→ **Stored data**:
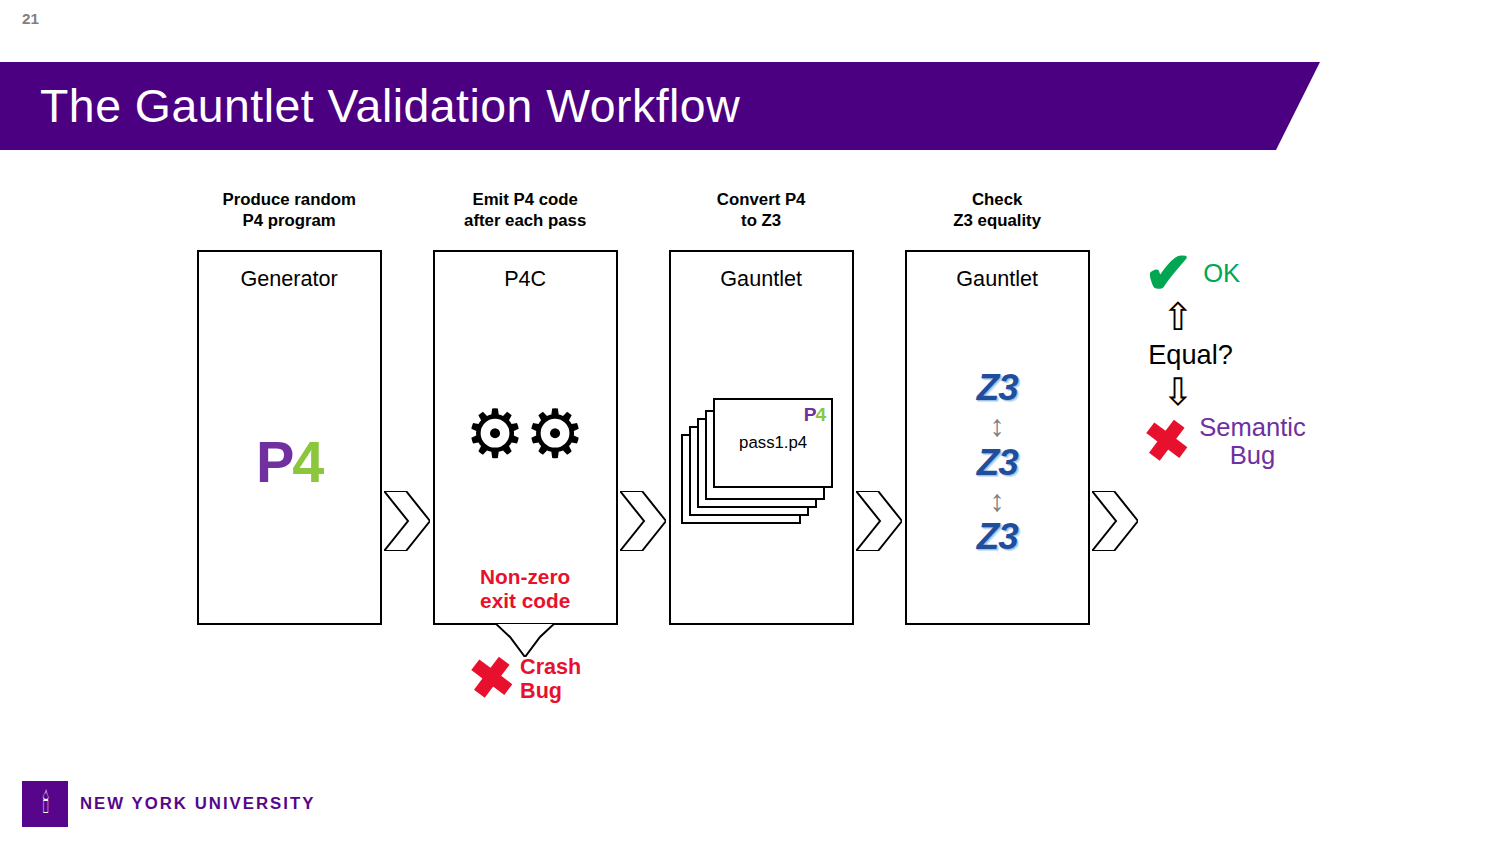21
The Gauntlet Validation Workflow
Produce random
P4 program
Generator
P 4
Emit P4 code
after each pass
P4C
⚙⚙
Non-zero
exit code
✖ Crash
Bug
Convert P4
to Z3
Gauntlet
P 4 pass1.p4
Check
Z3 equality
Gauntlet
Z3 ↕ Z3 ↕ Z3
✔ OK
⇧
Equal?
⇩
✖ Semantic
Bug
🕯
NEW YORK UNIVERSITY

→ **Assignment**:
Each record should appear again exactly as it stands, with no picture included.

→ **Response to the task**:
21
The Gauntlet Validation Workflow
Produce random
P4 program
Generator
P 4
Emit P4 code
after each pass
P4C
⚙⚙
Non-zero
exit code
✖ Crash
Bug
Convert P4
to Z3
Gauntlet
P 4 pass1.p4
Check
Z3 equality
Gauntlet
Z3 ↕ Z3 ↕ Z3
✔ OK
⇧
Equal?
⇩
✖ Semantic
Bug
🕯
NEW YORK UNIVERSITY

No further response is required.